TRY IT
Which of the lines in the data mention the string "knee"? List them all.

═══ EXERCISE MATERIALS

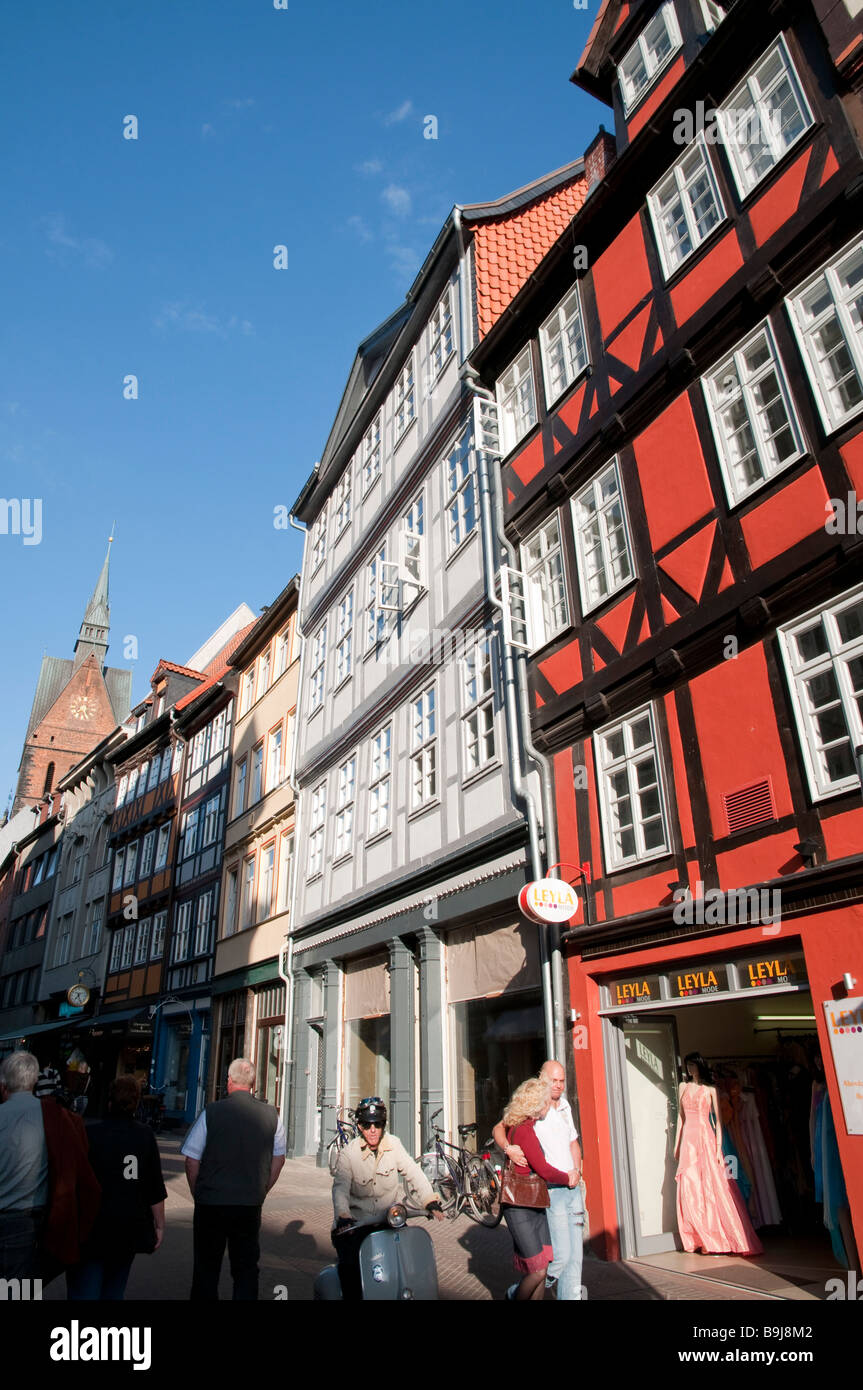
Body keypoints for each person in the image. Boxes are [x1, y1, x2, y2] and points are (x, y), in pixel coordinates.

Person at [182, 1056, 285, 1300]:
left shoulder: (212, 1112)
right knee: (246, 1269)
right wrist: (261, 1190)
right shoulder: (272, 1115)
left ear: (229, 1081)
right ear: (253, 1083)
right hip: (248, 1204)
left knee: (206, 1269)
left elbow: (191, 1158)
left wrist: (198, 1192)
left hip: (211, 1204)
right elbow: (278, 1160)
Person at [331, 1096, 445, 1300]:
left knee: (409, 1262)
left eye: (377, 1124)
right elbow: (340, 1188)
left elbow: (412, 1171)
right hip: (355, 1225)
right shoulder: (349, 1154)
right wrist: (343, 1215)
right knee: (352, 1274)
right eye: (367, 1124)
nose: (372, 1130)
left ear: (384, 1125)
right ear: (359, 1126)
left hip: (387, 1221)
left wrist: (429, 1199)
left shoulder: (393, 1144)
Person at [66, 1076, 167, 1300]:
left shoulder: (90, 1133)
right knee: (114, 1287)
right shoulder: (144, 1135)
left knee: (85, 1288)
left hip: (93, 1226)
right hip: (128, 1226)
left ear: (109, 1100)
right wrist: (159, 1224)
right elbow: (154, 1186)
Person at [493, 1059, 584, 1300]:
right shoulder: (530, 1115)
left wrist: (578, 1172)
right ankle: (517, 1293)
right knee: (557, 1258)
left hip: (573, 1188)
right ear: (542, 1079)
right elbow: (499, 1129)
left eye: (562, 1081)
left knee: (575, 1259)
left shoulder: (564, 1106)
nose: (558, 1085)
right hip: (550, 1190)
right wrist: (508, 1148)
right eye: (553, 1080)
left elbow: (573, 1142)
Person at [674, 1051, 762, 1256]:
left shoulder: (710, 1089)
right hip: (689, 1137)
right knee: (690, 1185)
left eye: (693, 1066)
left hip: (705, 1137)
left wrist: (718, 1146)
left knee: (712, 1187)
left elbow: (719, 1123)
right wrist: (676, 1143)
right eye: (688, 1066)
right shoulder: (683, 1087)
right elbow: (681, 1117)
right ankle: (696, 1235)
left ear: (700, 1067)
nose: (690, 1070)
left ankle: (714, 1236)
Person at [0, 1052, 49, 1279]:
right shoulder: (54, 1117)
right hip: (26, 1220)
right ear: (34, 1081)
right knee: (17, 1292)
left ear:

══════

ANSWER AREA
right knee: (246, 1269)
left knee: (206, 1269)
left knee: (409, 1262)
right knee: (352, 1274)
right knee: (114, 1287)
left knee: (85, 1288)
right knee: (557, 1258)
left knee: (575, 1259)
right knee: (690, 1185)
left knee: (712, 1187)
right knee: (17, 1292)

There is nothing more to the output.